**Tus tareas**.
A. En el texto sobre la película El ángel, resume en forma de lista el párrafo que empieza con "Corrompido, bobalicón y ambiguo", sin perder sus datos principales.
B. Del texto sobre El ángel, copia el fragmento entre "Hay entonces, en El" y "al mismo tiempo.", ambos incluidos, cambiando "leche descremada" por "leche entera".
C. Sigue escribiendo el texto sobre El ángel a partir de donde termina.

Una de primeras cosas que impresiona de esta historia  –si atendemos a lo que nos cuenta ese inusual prólogo que nos anticipa al protagonista de El ángel–  es la capacidad casi automática del personaje de verse completamente inmune a ese remordimiento contradictorio que solemos tener muchos cuando pensamos, siquiera, en la posibilidad de transgredir o sentir disfrute en la invasión de la propiedad privada del otro. Como si pudiese ser posible no hacer caso a ninguna de las reglas, tácitas o explícitas, que majaderamente nos han venido formado. En ese rizado Carlos Robledo Puch (Lorenzo Ferro), más que la expresión de algún tipo de placer, desenfado o frenesí, hay algo mucho más inhóspito: un misterio, una especie de abandono febril ante el disfrute total de la experiencia de ver cumplido lo que muchos, como decíamos, sólo atisban o se contentan con pensar. En el fondo, transgredir sin reproche, con soltura y desparpajo, el espacio protegido de otro.

Hay entonces, en El Ángel, un parecido no tan remoto con La naranja mecánica (1975), ese monasterio cinematográfico sobre el destino trágico de un joven vandálico que se emborracha con leche descremada y que da rienda suelta a todo tipo de pulsiones a contrapelo de una sociedad precisamente empeñada en gestionar, vigilar y castigar a los mismos parroquianos que les salen de las entrañas. Aunque tampoco es sólo eso, sino que también ese carácter paradójico que ambos sádicos protagónicos comparten: la audacia ambivalente de ser monstruoso, pero también desafectado y no enteramente consciente de su propia transgresión. Carlos Robledo hace muchas cosas horribles pero alberga, bien en el fondo, una cierta ingenuidad que lo inmuniza ante la rendición de cuentas personal.

En suma, Robledo Puch es civilización y barbarie al mismo tiempo.

Corrompido, bobalicón y ambiguo, Carlitos es un casi adolescente capaz de pasar por alto cualquier norma social que, literalmente, se le interponga en su camino. En todo lo que hace no hay reproche alguno. Tal vez porque, como no es un adulto propiamente tal, siente que puede encontrarse más allá de toda moral. O porque, quizá, dicha moral nunca le alcanzó a llegar. Ambigüedad sexual, relativismo valórico y precocidad impetuosa se sintetizan en un personaje pantanoso, totalmente inescrutable.

**Datos recopilados**.
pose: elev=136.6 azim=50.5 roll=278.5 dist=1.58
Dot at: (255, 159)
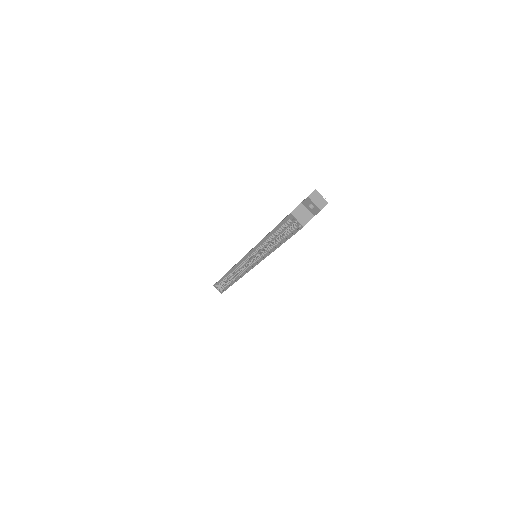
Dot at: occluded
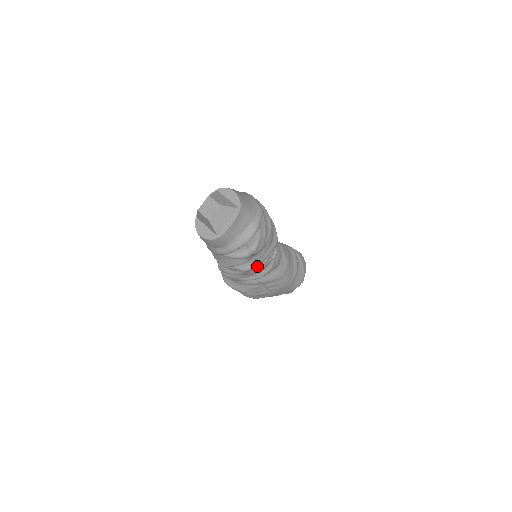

**Las respuestas**.
A.
- Carlitos es casi un adolescente, corrompido, bobalicón y ambiguo, que pasa por alto cualquier norma social que se le ponga en el camino.
- En nada de lo que hace hay reproche alguno.
- Tal vez se siente más allá de toda moral por no ser un adulto del todo, o tal vez esa moral nunca le llegó.
- Ambigüedad sexual, relativismo valórico y precocidad impetuosa se juntan en él y lo hacen un personaje pantanoso y totalmente inescrutable.

B.
Hay entonces, en El Ángel, un parecido no tan remoto con La naranja mecánica (1975), ese monasterio cinematográfico sobre el destino trágico de un joven vandálico que se emborracha con leche entera y que da rienda suelta a todo tipo de pulsiones a contrapelo de una sociedad precisamente empeñada en gestionar, vigilar y castigar a los mismos parroquianos que les salen de las entrañas. Aunque tampoco es sólo eso, sino que también ese carácter paradójico que ambos sádicos protagónicos comparten: la audacia ambivalente de ser monstruoso, pero también desafectado y no enteramente consciente de su propia transgresión. Carlos Robledo hace muchas cosas horribles pero alberga, bien en el fondo, una cierta ingenuidad que lo inmuniza ante la rendición de cuentas personal.

En suma, Robledo Puch es civilización y barbarie al mismo tiempo.

C.
Además, se nos pinta como un caso perdido. Escolar al borde de la deserción, es ingresado por sus padres –tan convencionales como pusilánimes– en un colegio donde conoce a Ramón, verdaderamente su antípoda. Carlitos es enclenque, platinado y seductor mientras que su colega es fornido, morocho y resuelto. Es Ramón quien inicia a su compañero en una espiral transgresora que le sirve de catarsis o de ocasión para tornar en acto todas sus pulsiones. Porque detrás del pacto que instituyen hay una posibilidad cierta de asociarse para degradar toda norma o convención.

En ese sentido, el Ángel puede ser la continuación lógica de El Clan (2017) –otro policial-basado-en-hechos-reales que combina eficazmente cine de autor y anuencia comercial– pero también es el enésimo retrato de la caída de un sujeto sin más moral que la que le dicta su instinto. Una historia barroca sobre un personaje que nunca se ve totalmente interpelado por lo que le sucede (como si eso fuese realmente posible).

Una película hecha a la medida de un personaje centrípeto, sobre el cual orbita una historia narrativamente audaz, dosificadamente preciosista, cromáticamente indiscutible y a menudo tan onírica, desenfrenada y frívola como esa danza catártica ad portas del infierno que vemos, en esta película efectiva, cuando menos lo esperamos.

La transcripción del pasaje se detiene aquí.